Violist Paul Neubauer, hailed by the New York Times as a “master musician,” will release two new albums in 2025 on First Hand Records, featuring the final works of two great composers: an all-Bartók album including the revised version of the Viola Concerto, and a Shostakovich recording that includes the monumental Viola Sonata. Appointed principal violist of the New York Philharmonic at the age of 21, Neubauer has appeared as soloist with the New York, Los Angeles, and Helsinki Philharmonics; the Chicago, National, St. Louis, Detroit, Dallas, San Francisco, and Bournemouth Symphonies; and the Santa Cecilia, English Chamber, and Beethovenhalle Orchestras. He has premiered viola concertos by Bartók (revised version), Friedman, Glière, Jacob, Kernis, Lazarof, Müller-Siemens, Ott, Penderecki, Picker, Suter, and Tower. A two-time Grammy nominee, Neubauer is artistic director of the Mostly Music series in New Jersey and serves on the faculties of the Juilliard School and Mannes College.

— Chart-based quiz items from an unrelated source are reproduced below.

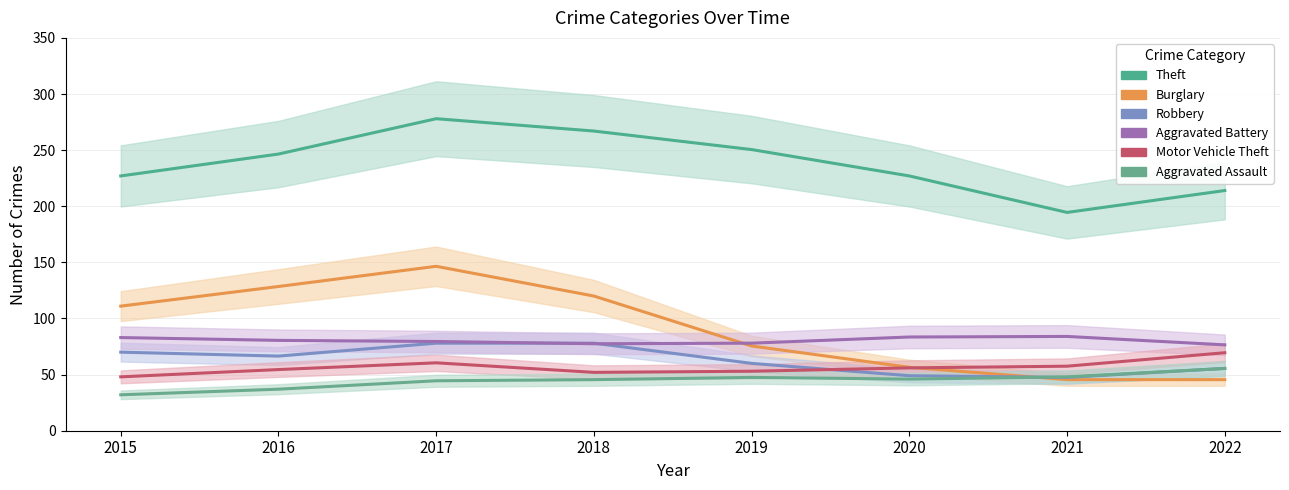

Between which two adjacent categories do Robbery and Burglary first intersect?

2020 and 2021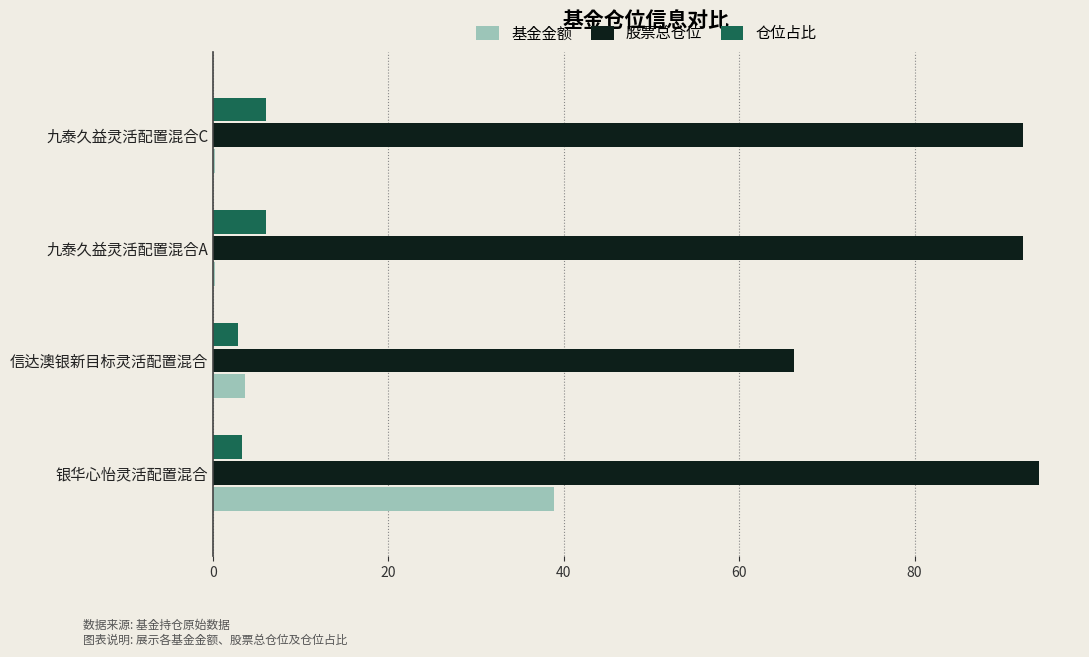

What is the average value of the 仓位占比 series?

4.5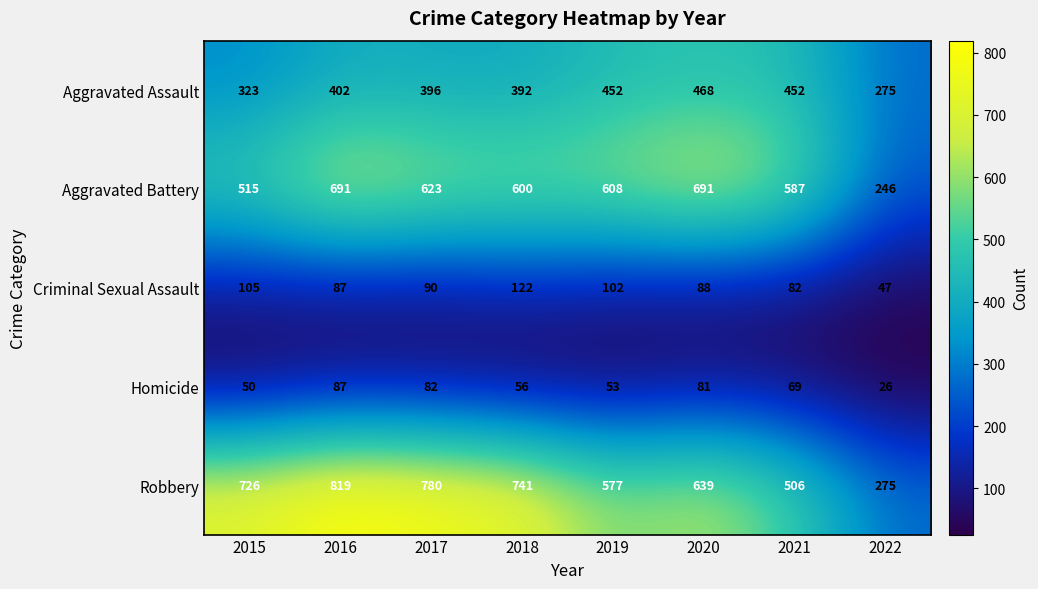

The Criminal Sexual Assault series shows 30 at 2015. True or false?

False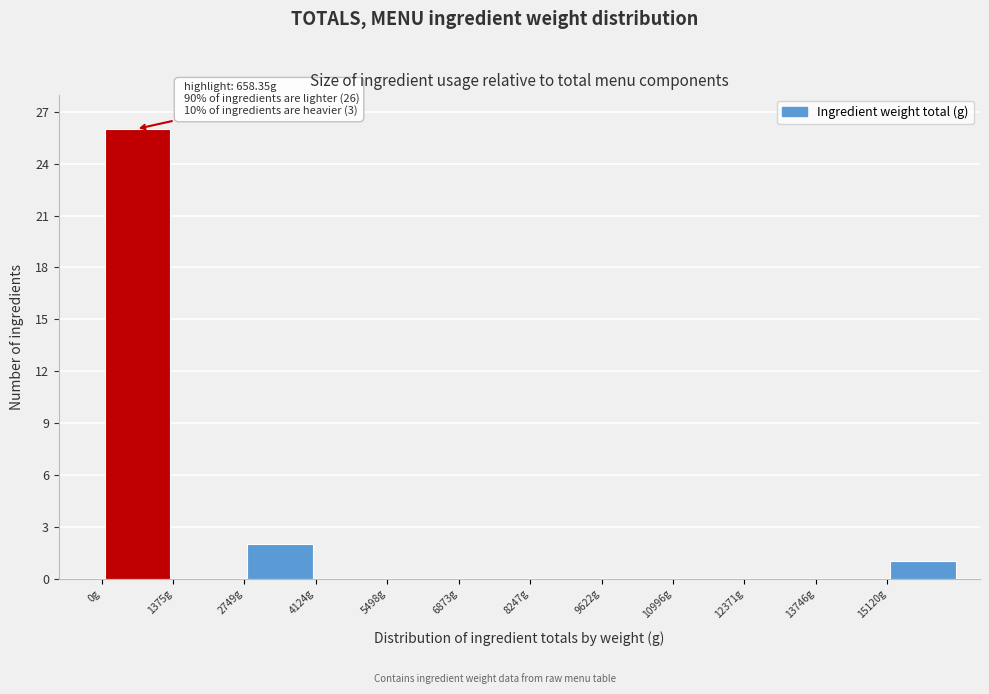

Which range on the x-axis has the tallest bar?

0 to 1400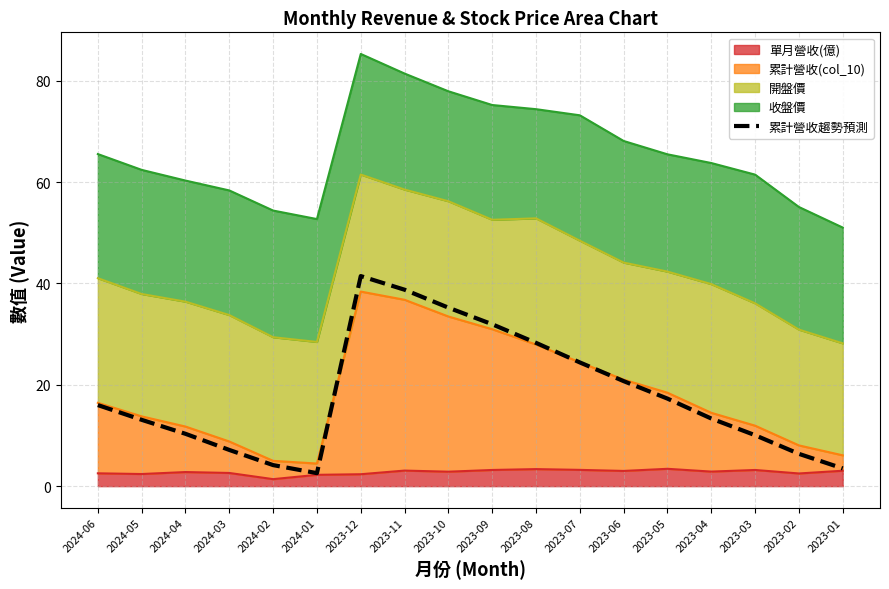

What is the greatest value displayed?

41.5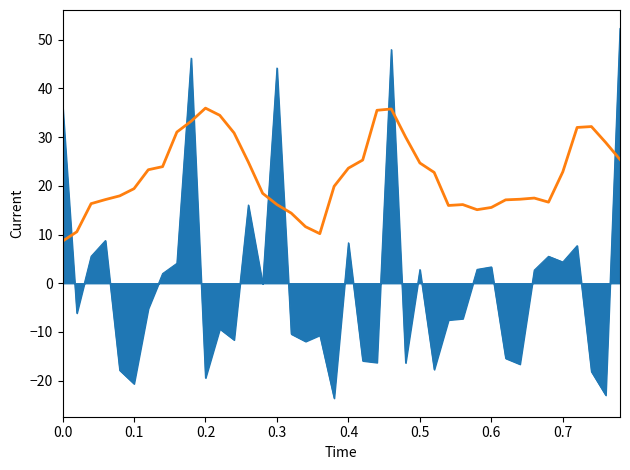

What is the greatest value displayed?

52.3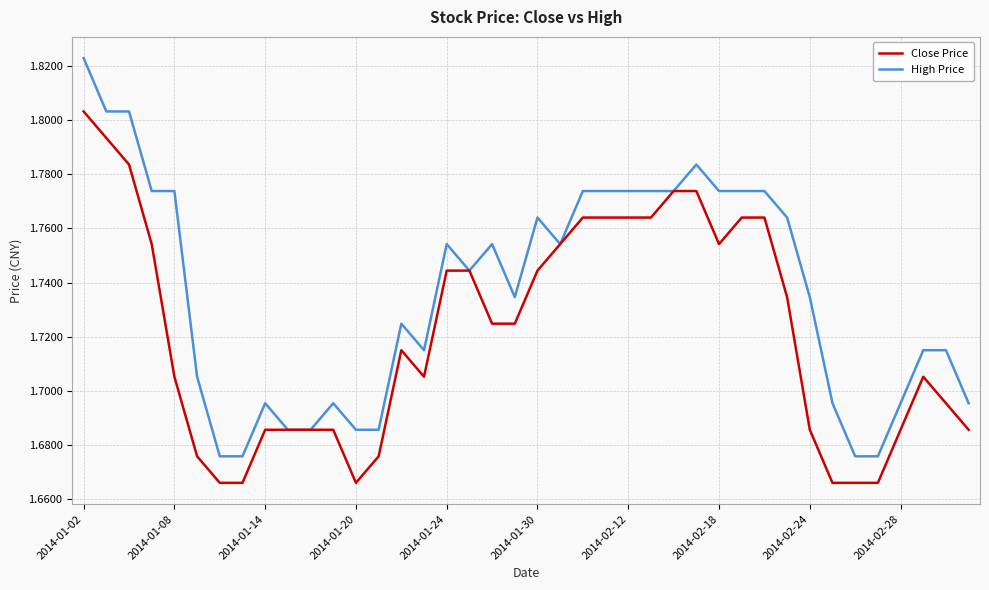

What is the difference between the maximum and second lowest values in the High Price series?

0.1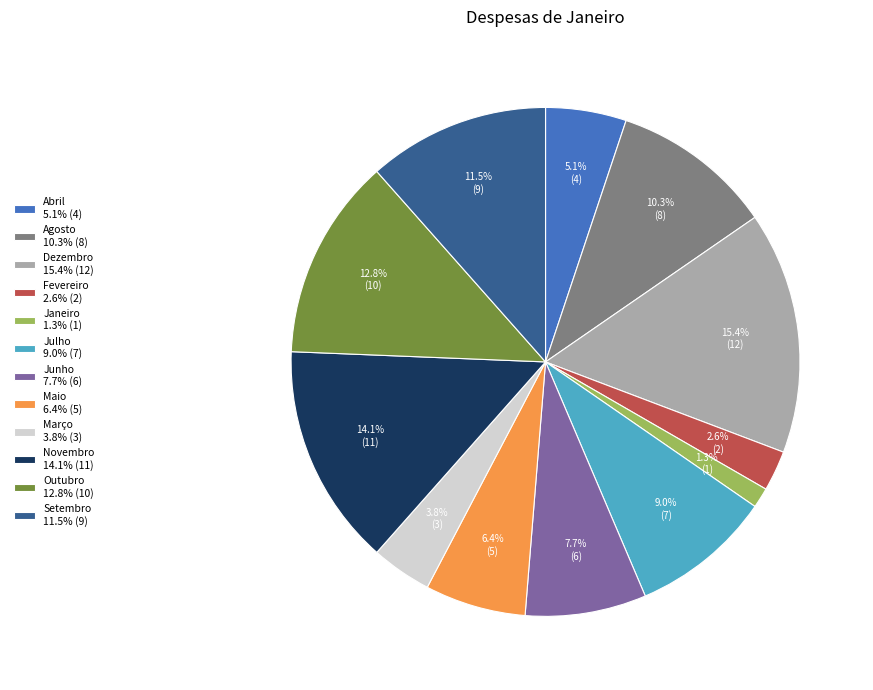

Combined, do Abril and Janeiro account for over 50%?

No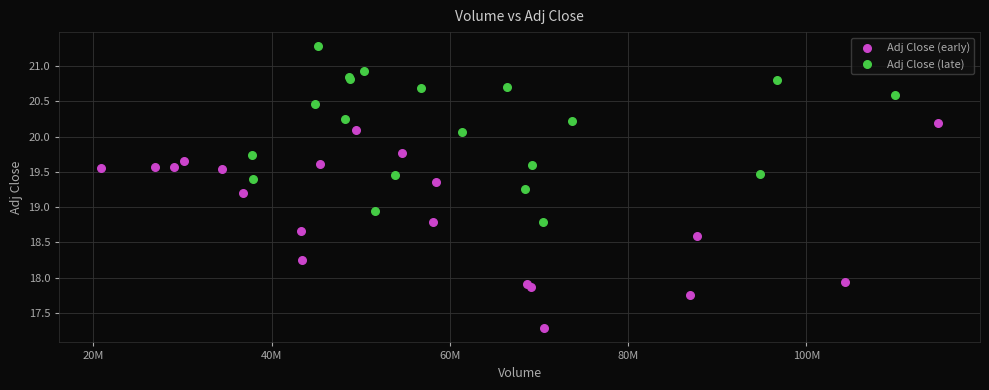

Which series contains the highest Y value?

Adj Close (late)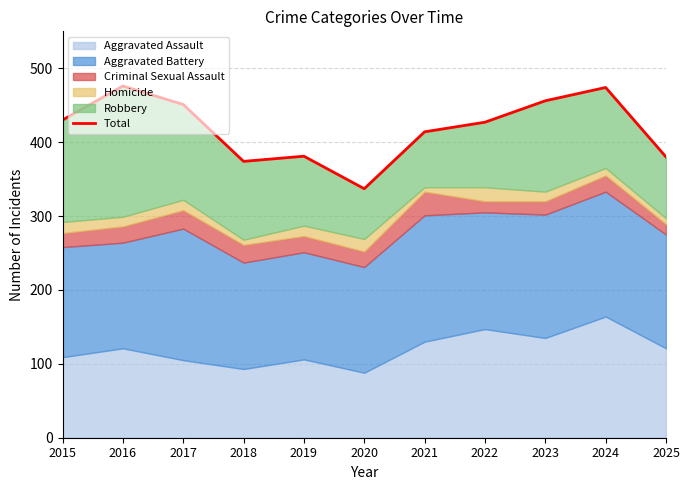

What is the minimum value shown in the chart?

337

Nicholas Canellakis has become one of the most sought-after and innovative cellists of his generation, praised in the New Yorker as a “superb young soloist.” Recent highlights include solo debuts with the Virginia, Albany, Bangor, and Delaware symphony orchestras; concerto appearances with the Erie Philharmonic, the New Haven Symphony, and the American Symphony Orchestra; Europe and Asia tours with CMS; and recitals throughout the US with his longtime duo collaborator, pianist-composer Michael Stephen Brown. An alum of CMS’s Bowers Program, he is a regular guest artist at many of the world’s leading music festivals. Canellakis is the Artistic Director of Chamber Music Sedona in Arizona and is a graduate of the Curtis Institute of Music (where he was recently appointed to the cello faculty) and New England Conservatory.